Much time is devoted to speculation as to exactly how Irish Oscar Wilde believed himself to be. Although he truly saw himself as a citizen of the world, and was careful to ingratiate himself with those who occupied the highest positions of power and influence in England, he was also the son of an Irish nationalist mother.
On 17 March 1882, Wilde, aged twenty-seven, participated in the St. Patrick’s Day celebrations that were organised in the city of St. Paul, Minnesota. He was touring America at the time, lecturing to audiences the length and breadth of that emerging nation. A comprehensive account of the event, including his apparently impromptu remarks, was carried in the Saint Paul Globe the following day. This is Wilde at his most Irish – he was wise to give his audience what they wanted. Perhaps he was also sincere in his sentiments.
On a rainy St. Patrick’s Day in 1882, in the city of St. Paul, Minnesota, Father John Shanley took to the stage at the Opera House and declared that he was:
…pleased to announce the presence with them of a son of one of Ireland’s noblest daughters – of a daughter who in the troublous times of 1848 by the works of her pen and her noble example did much to keep the fires of patriotism burning brightly in the hearts of Ireland’s sons. A son of that noble woman was present in the person of Mr. Oscar Wilde, who had kindly consented to say a few words on this happy occasion, and whom he had the pleasure of introducing
Wilde, who had been sitting in a box to the side of the stage, ‘skipped’ onstage, dressed in ‘his too too raiment,’ the outfit he had worn when he had delivered a lecture the previous night. This was described as:
cut away coat, velveteen waistcoat, velvet knee britches, black stockings and pumps, one hand gloved in a white kid, the other bore lace handkerchief and necktie, and the long straight brown hair hanging down upon his shoulders.
Wilde was greeted with ‘a generous demonstration of applause,’ which he acknowledged with a slight bow from the front of the stage. He began to speak:
Ladies and gentlemen, when I gave myself the pleasure of meeting with you to-night, I had not thought I would be called upon to say anything, but would be allowed to sit quietly in my box and enjoy listening to the loving and patriotic sentiments that I knew would be given voice. But the generous response you have given to the mention of the efforts of my mother in Ireland’s cause, has filled me with a pleasure and a pride that I cannot properly acknowledge. It is also a pleasure to me that I am afforded this opportunity during my visit to America to speak to an audience of my countrymen, a race once the most artistic in Europe.

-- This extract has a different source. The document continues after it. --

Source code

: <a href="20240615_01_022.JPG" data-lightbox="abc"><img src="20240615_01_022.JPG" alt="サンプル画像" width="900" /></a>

There was a time before the time of Henry II, when Ireland stood at the front of all the nations of Europe in the arts, the sciences and general intellectuality. The few books saved from the general wreck are remarkable for their literary excellence and beauty of illustration. There was a time, too, when Ireland was the university of Europe – when young Monks educated in Ireland went forth as educators to all other European countries, while at the same time students from these same countries flocked to Ireland to study the arts, etc., under the great masters of Ireland. There was a time when Ireland led all other nations in working in gold. In those times no nation built so splendidly as did Ireland. The cathedrals, monasteries and other public edifices of those days showed a higher style of architecture than that of any other nation.
Those proud monuments to the genius and intellectuality of Ireland do not exist to-day. When the English came they were burned. But portions of these blackened, mouldering walls still remain to remind visitors of the beauty of the work wrought by Ireland, for the pleasure and enjoyment of Ireland, in the days of her greatness. But with the coming of the English, art in Ireland came to an end, and it has had no existence for over 700 years. And he was glad it had not, for art could not live and flourish under a tyrant.
Art was an expression of the liberty loving, beauty loving sentiment of a people. But the artistic sentiment of Ireland was not dead in the hearts of her sons and daughters, though allowed no expression in their native country. It is that sentiment which has reduced you to meet here to-night to commemorate our patron saint. It finds expression in the love you bear for every little nook, every hill, every running brook of your native land. It is shown in the esteem you bear for the names of the great men whose deeds and works have shed such lustre upon Irish history. And when Ireland gains her independence, its schools of art and other educational branches will be revived and Ireland will regain the proud position she once held among the nations of Europe.
He thanked the audience once more, and was rewarded with ‘generous applause as he withdrew from the stage’.